Yunohost diagnostic error no AllowGroups AllowUsers directive in ssh configuration file

My YunoHost server

Debian 11,
CPU1: 13th Gen Intel(R) Core™ i5-13500 (Cores 20)
Memory: 64125 MB
YunoHost version: 11.1.20
I have access to my server : Through SSH…
Are you in a special context or did you perform some particular tweaking on your YunoHost instance ? : no

The SSH configuration appears to have been manually modified, and is insecure because it contains no ‘AllowGroups’ or ‘AllowUsers’ directive to limit access to authorized users.

But to my understanding, let say my existing SSH login user name is cceuser.
This cceuser is a user under the admins group in Yunohost.
cceuser is not found in /etc/shadow, where user account and password are stored.

It seems that the ssh login prompt will only log in users that are registered under Yunohost admins group.

So what is the need to have AllowGroups, AllowUsers directive in /etc/ssh/sshd_config? since the ssh login process no longer use the directive to decide which user can login to the server.

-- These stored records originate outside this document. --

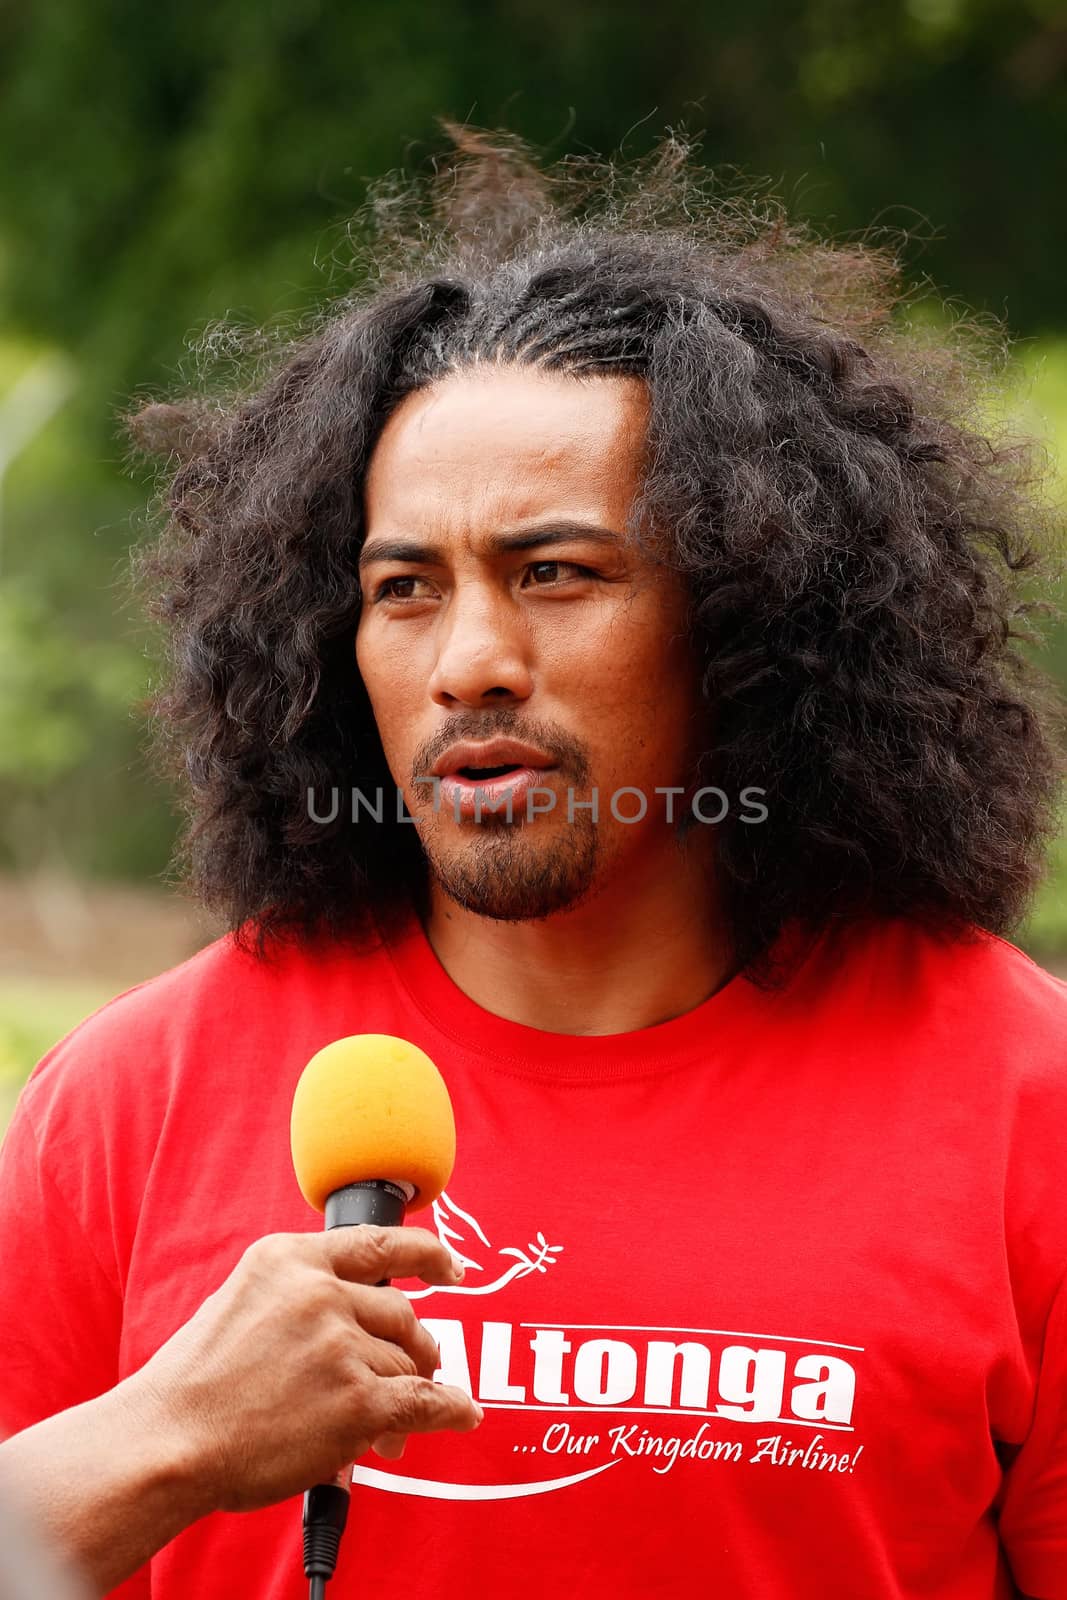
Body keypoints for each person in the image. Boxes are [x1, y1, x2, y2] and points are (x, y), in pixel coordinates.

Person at [0, 129, 1064, 1600]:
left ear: (749, 615)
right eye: (403, 590)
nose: (470, 664)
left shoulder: (1024, 1105)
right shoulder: (129, 1101)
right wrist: (168, 1437)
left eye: (557, 574)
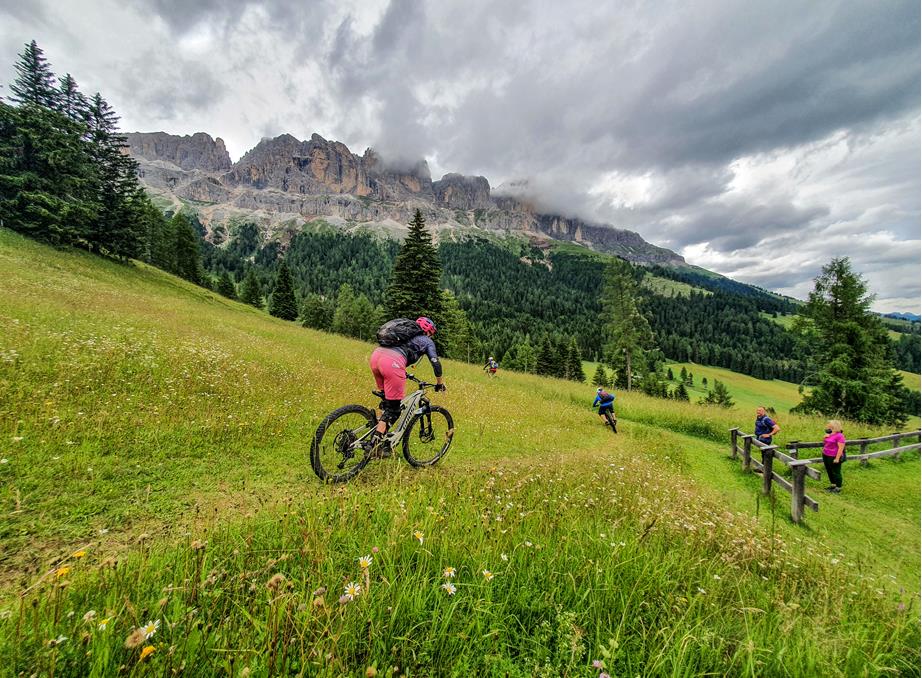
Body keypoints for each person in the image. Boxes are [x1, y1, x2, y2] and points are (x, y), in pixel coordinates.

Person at [369, 317, 446, 455]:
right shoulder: (427, 341)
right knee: (394, 410)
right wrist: (439, 383)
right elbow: (435, 362)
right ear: (428, 332)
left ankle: (378, 426)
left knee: (387, 401)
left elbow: (401, 350)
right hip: (392, 363)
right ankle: (376, 446)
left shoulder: (403, 335)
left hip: (376, 356)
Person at [822, 420, 846, 493]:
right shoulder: (829, 433)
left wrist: (837, 458)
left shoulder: (840, 436)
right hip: (825, 454)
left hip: (833, 456)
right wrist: (824, 437)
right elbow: (825, 443)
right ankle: (833, 485)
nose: (828, 425)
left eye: (829, 424)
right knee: (829, 470)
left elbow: (841, 448)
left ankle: (838, 488)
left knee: (836, 471)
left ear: (833, 426)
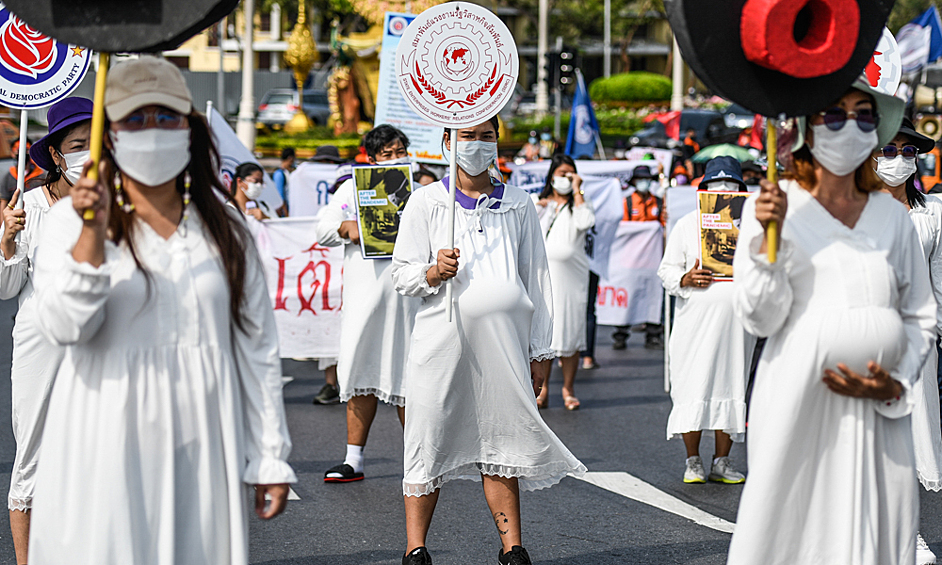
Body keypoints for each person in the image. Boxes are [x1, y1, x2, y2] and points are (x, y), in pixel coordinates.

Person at [27, 56, 296, 563]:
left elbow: (257, 349)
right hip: (102, 441)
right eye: (134, 119)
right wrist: (93, 231)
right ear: (111, 136)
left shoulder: (227, 229)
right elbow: (65, 326)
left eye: (166, 116)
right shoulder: (69, 222)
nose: (152, 131)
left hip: (204, 446)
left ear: (189, 129)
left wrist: (269, 455)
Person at [728, 81, 935, 564]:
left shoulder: (891, 216)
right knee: (797, 530)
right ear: (807, 130)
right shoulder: (776, 208)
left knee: (880, 531)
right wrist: (764, 245)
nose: (850, 127)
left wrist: (895, 379)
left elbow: (920, 314)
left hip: (882, 409)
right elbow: (759, 316)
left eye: (864, 116)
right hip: (801, 399)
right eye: (834, 116)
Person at [391, 116, 586, 565]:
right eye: (467, 136)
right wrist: (433, 271)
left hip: (504, 345)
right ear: (447, 141)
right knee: (428, 437)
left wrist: (541, 350)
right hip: (441, 345)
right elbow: (402, 274)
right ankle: (415, 549)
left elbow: (537, 278)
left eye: (486, 136)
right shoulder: (426, 203)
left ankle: (512, 548)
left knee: (502, 441)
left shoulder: (517, 204)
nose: (477, 145)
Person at [0, 96, 92, 565]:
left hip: (99, 341)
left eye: (96, 142)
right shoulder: (29, 205)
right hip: (39, 342)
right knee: (33, 456)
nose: (88, 153)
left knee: (96, 454)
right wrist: (8, 239)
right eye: (78, 144)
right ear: (55, 154)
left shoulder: (116, 202)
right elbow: (8, 287)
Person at [315, 124, 419, 483]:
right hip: (364, 302)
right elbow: (322, 230)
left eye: (399, 151)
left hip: (409, 304)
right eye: (386, 154)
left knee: (410, 380)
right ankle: (353, 459)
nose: (394, 158)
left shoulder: (419, 192)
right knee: (360, 375)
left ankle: (417, 461)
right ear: (371, 158)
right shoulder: (351, 189)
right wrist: (349, 227)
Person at [657, 156, 753, 485]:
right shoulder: (686, 225)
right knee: (694, 385)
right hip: (695, 325)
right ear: (704, 190)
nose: (723, 190)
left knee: (731, 385)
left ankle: (722, 461)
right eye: (717, 185)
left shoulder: (753, 227)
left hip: (737, 325)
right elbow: (666, 271)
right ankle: (693, 460)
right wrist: (686, 277)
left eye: (730, 185)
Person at [873, 116, 942, 565]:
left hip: (917, 346)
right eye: (890, 150)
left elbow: (939, 281)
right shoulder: (847, 212)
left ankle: (907, 535)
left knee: (909, 438)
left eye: (909, 152)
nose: (900, 160)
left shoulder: (933, 214)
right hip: (863, 341)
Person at [532, 155, 595, 410]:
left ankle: (568, 388)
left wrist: (578, 190)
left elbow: (586, 223)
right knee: (546, 334)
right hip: (543, 279)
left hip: (572, 280)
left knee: (570, 332)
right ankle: (543, 388)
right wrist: (541, 205)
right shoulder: (539, 203)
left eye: (571, 174)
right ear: (552, 176)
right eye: (562, 173)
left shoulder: (581, 203)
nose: (566, 178)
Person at [612, 164, 664, 350]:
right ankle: (620, 334)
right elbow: (622, 230)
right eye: (641, 179)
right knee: (628, 295)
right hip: (631, 259)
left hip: (652, 259)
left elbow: (663, 227)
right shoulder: (627, 202)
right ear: (634, 181)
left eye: (647, 179)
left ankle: (653, 335)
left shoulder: (658, 202)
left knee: (653, 295)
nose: (644, 182)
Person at [0, 140, 43, 208]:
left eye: (26, 150)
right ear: (12, 153)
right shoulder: (8, 177)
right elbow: (4, 201)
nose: (22, 153)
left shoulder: (42, 177)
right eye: (18, 150)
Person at [273, 147, 295, 217]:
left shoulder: (287, 172)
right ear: (290, 158)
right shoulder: (279, 174)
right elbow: (280, 195)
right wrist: (286, 213)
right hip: (284, 211)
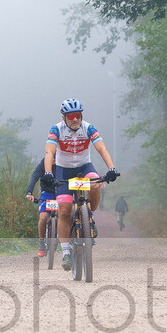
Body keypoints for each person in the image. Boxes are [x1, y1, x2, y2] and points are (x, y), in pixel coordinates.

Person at [40, 98, 119, 271]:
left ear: (81, 115)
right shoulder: (56, 130)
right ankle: (66, 252)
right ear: (64, 118)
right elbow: (49, 151)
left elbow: (101, 148)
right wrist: (47, 172)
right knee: (65, 210)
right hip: (63, 170)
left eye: (78, 115)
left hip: (84, 167)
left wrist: (111, 168)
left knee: (96, 183)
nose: (75, 119)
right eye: (71, 116)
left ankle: (88, 216)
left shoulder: (88, 128)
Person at [25, 158, 56, 257]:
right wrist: (29, 192)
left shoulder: (65, 160)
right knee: (43, 218)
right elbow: (35, 176)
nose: (54, 160)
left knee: (66, 214)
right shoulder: (44, 162)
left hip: (61, 193)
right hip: (47, 194)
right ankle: (41, 243)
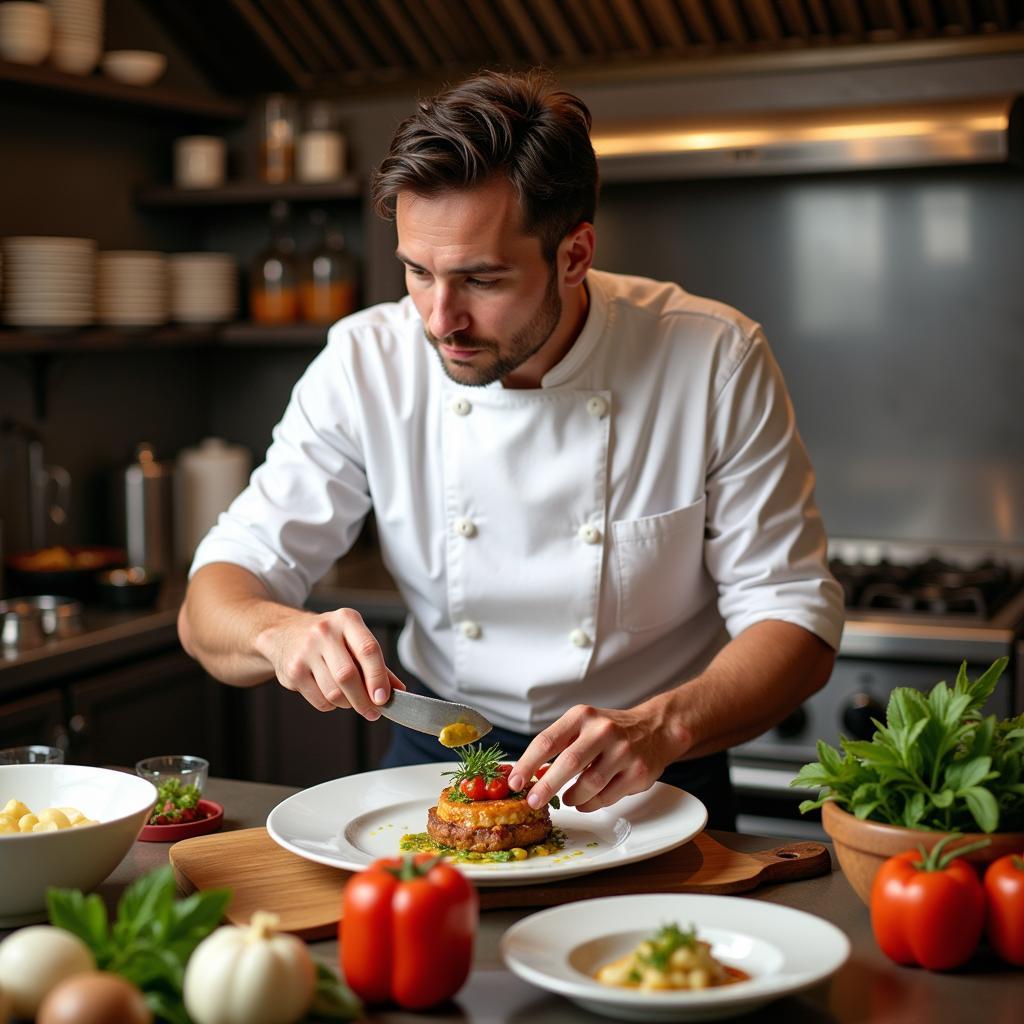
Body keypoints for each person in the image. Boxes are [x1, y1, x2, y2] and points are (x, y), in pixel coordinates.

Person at [178, 70, 843, 829]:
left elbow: (797, 621)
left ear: (575, 253)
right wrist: (281, 631)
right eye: (417, 272)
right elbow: (209, 607)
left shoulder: (713, 357)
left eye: (480, 279)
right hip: (439, 764)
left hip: (655, 771)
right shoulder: (367, 361)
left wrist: (662, 728)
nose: (439, 318)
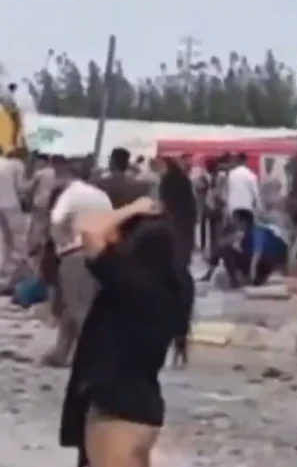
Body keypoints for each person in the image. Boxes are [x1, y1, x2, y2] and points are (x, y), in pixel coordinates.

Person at [59, 198, 193, 467]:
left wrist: (132, 209)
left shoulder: (131, 284)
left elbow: (88, 229)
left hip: (116, 414)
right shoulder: (172, 287)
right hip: (142, 408)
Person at [43, 156, 113, 366]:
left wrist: (60, 245)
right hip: (101, 254)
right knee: (75, 305)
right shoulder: (100, 195)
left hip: (75, 255)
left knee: (80, 308)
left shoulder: (69, 195)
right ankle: (61, 352)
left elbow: (55, 223)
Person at [220, 208, 287, 287]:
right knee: (226, 248)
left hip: (267, 266)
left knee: (227, 250)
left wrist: (252, 272)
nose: (235, 224)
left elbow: (258, 251)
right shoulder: (246, 236)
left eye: (236, 221)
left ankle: (238, 282)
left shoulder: (257, 231)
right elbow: (243, 254)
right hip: (262, 267)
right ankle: (245, 280)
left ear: (244, 222)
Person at [0, 148, 28, 278]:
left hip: (0, 206)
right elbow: (20, 187)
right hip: (13, 204)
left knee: (6, 239)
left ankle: (5, 267)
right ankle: (21, 268)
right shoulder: (18, 165)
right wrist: (33, 184)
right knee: (19, 239)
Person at [159, 156, 197, 272]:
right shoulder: (183, 178)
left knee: (176, 241)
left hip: (173, 215)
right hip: (186, 215)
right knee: (185, 240)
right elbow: (190, 198)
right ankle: (184, 261)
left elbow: (163, 199)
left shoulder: (166, 180)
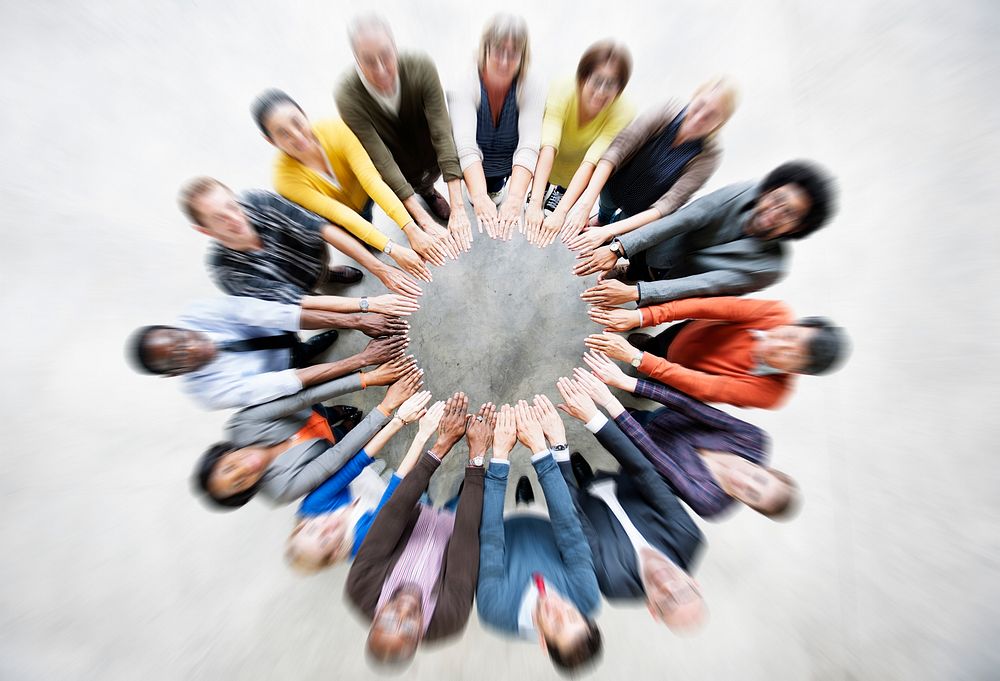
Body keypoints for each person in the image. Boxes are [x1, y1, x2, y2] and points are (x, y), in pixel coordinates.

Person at [552, 379, 708, 631]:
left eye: (666, 603)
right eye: (684, 592)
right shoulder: (689, 537)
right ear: (695, 583)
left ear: (652, 610)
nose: (668, 586)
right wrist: (594, 418)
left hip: (583, 506)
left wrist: (558, 452)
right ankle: (586, 473)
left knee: (578, 479)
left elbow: (572, 521)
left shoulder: (613, 586)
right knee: (593, 475)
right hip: (622, 484)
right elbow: (646, 474)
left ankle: (579, 472)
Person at [345, 393, 487, 667]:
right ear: (420, 635)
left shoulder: (361, 589)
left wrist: (440, 447)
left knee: (421, 491)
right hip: (456, 529)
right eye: (409, 629)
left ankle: (435, 489)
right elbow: (467, 538)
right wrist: (476, 459)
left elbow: (393, 514)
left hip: (413, 512)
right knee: (467, 494)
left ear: (375, 618)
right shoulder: (449, 621)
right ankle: (461, 486)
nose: (403, 612)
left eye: (388, 620)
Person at [575, 160, 837, 307]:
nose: (777, 212)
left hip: (683, 283)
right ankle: (629, 273)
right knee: (638, 264)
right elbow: (685, 219)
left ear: (799, 228)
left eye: (790, 214)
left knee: (645, 303)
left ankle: (636, 291)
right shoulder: (745, 191)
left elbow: (704, 285)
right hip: (664, 248)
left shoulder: (771, 267)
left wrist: (639, 294)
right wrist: (618, 248)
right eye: (778, 199)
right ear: (768, 191)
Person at [249, 90, 447, 283]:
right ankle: (368, 239)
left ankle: (426, 194)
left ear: (303, 113)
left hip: (365, 192)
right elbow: (338, 213)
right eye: (283, 134)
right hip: (338, 216)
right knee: (361, 232)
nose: (297, 136)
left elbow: (372, 182)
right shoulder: (284, 179)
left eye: (297, 123)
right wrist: (390, 247)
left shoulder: (336, 128)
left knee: (384, 187)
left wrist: (410, 228)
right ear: (270, 141)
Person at [577, 353, 799, 519]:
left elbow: (659, 461)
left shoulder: (710, 504)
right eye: (759, 479)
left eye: (752, 494)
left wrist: (610, 404)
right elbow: (691, 407)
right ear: (767, 469)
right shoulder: (754, 441)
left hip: (647, 455)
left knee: (615, 435)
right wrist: (628, 382)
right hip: (667, 419)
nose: (744, 481)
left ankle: (592, 468)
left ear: (750, 505)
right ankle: (631, 410)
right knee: (635, 416)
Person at [192, 359, 422, 509]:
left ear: (222, 455)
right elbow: (337, 457)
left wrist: (366, 379)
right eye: (238, 483)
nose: (244, 469)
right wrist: (385, 408)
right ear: (245, 493)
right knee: (343, 435)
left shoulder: (241, 425)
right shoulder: (280, 492)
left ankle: (338, 412)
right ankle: (346, 425)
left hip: (308, 411)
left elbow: (302, 399)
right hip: (328, 446)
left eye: (230, 467)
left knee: (326, 411)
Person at [477, 402, 603, 674]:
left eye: (557, 624)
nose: (559, 609)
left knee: (504, 508)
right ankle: (527, 500)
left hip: (503, 523)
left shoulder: (495, 611)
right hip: (544, 521)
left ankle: (521, 501)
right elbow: (569, 530)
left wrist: (499, 458)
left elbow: (490, 540)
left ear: (543, 643)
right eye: (571, 614)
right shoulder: (587, 597)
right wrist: (540, 452)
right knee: (532, 503)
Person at [127, 295, 410, 410]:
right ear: (172, 374)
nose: (187, 347)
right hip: (278, 372)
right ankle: (306, 352)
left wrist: (357, 318)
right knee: (305, 375)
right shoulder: (206, 394)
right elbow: (284, 383)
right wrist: (361, 360)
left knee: (301, 345)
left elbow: (278, 314)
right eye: (177, 358)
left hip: (279, 333)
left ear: (173, 326)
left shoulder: (200, 311)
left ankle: (308, 347)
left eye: (178, 338)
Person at [335, 15, 472, 252]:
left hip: (427, 152)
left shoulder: (421, 65)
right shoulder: (347, 94)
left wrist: (459, 205)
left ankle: (428, 193)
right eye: (368, 61)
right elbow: (380, 157)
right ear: (356, 59)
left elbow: (441, 131)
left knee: (427, 181)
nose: (380, 69)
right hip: (395, 164)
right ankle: (418, 204)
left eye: (386, 55)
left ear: (395, 47)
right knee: (400, 185)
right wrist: (421, 221)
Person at [562, 77, 738, 252]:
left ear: (721, 123)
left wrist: (608, 232)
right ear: (695, 95)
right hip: (617, 182)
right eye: (700, 105)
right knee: (606, 206)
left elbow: (668, 205)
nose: (699, 117)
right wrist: (585, 206)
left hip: (643, 208)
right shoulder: (668, 108)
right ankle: (601, 218)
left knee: (617, 228)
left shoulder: (710, 155)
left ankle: (606, 228)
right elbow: (618, 149)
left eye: (711, 115)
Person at [180, 176, 423, 301]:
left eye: (232, 206)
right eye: (218, 219)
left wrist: (380, 267)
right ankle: (325, 284)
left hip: (314, 256)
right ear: (205, 231)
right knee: (312, 300)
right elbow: (293, 305)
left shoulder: (258, 201)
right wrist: (363, 307)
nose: (234, 219)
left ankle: (328, 274)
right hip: (298, 292)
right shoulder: (225, 271)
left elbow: (321, 228)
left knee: (323, 271)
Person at [585, 297, 849, 409]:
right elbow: (710, 307)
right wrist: (643, 316)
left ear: (798, 371)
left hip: (685, 377)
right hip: (688, 335)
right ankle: (649, 348)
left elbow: (706, 387)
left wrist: (636, 359)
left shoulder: (773, 393)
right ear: (795, 324)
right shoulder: (776, 313)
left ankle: (640, 374)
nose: (779, 346)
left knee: (645, 381)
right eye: (790, 336)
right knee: (657, 344)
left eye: (792, 356)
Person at [286, 395, 446, 572]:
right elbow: (395, 494)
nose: (326, 527)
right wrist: (422, 435)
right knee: (420, 500)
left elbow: (356, 463)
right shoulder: (361, 541)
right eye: (325, 540)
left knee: (392, 475)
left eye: (313, 529)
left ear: (304, 524)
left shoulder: (313, 507)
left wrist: (399, 419)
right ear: (335, 552)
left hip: (370, 480)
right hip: (398, 507)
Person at [524, 40, 635, 248]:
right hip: (552, 158)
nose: (601, 92)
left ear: (620, 88)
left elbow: (591, 162)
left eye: (610, 84)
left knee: (564, 188)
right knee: (542, 184)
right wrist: (535, 201)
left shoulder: (624, 111)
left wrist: (561, 212)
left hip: (577, 169)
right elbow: (548, 144)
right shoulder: (563, 87)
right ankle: (542, 188)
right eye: (597, 80)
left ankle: (559, 193)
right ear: (583, 77)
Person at [448, 13, 545, 240]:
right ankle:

YunoHost users are LDAP users, not regular “UNIX” users, so yes, they don’t appear in /etc/shadow

I’m not sure what you mean exactly by “will only log in” … also what makes you arrive to this conclusion

The issue is precisely that without those directives, any user can log in through SSH …

Hi Aleks,
Perhaps I have understood wrongly the concept.
Because of the installing Yunohost,
My understanding is I can no longer log in using"root".

Only users registered under Yunohost admins group can login via SSH.

Perhaps this understanding is incorrect.
But when I try to login using root, I couldn’t get the password correct. So I thought I no longer be able to login using root

Am I correct to say that all users that can log in previously prior to yunohost installation,
Can still log in as usual?

Because it seems that now I can only login using username that is registered under yunohost admins group.

Hmyeah, root is a special case, it’s common practice to disable root login.

Nevertheless, apart from that exception, without any AllowUser or AllowGroup directive, any user on the system can login through SSH, which is “not cool”, because you can quickly end up with some stupid situation such as having defined a user “test” with password “test”, leading to attacker being able to login, without realizing that any user can SSH into the system …

Thank you Aleks for the clarification, because prior to installing Yunohost, my server only have “root” as login user, it is a new server.

That is why I thought all users and root prior to Yunohost installation no longer have access to SSH, hence i asked why is the need for the AllowGroups , AllowUsers directives.

Ok I will try to create some users other than those under Yunohost admins group, to see if these users can log invia SSH,

then will put in directives to bar them from loggin through SSH.

Thank you again

This topic was automatically closed 30 days after the last reply. New replies are no longer allowed.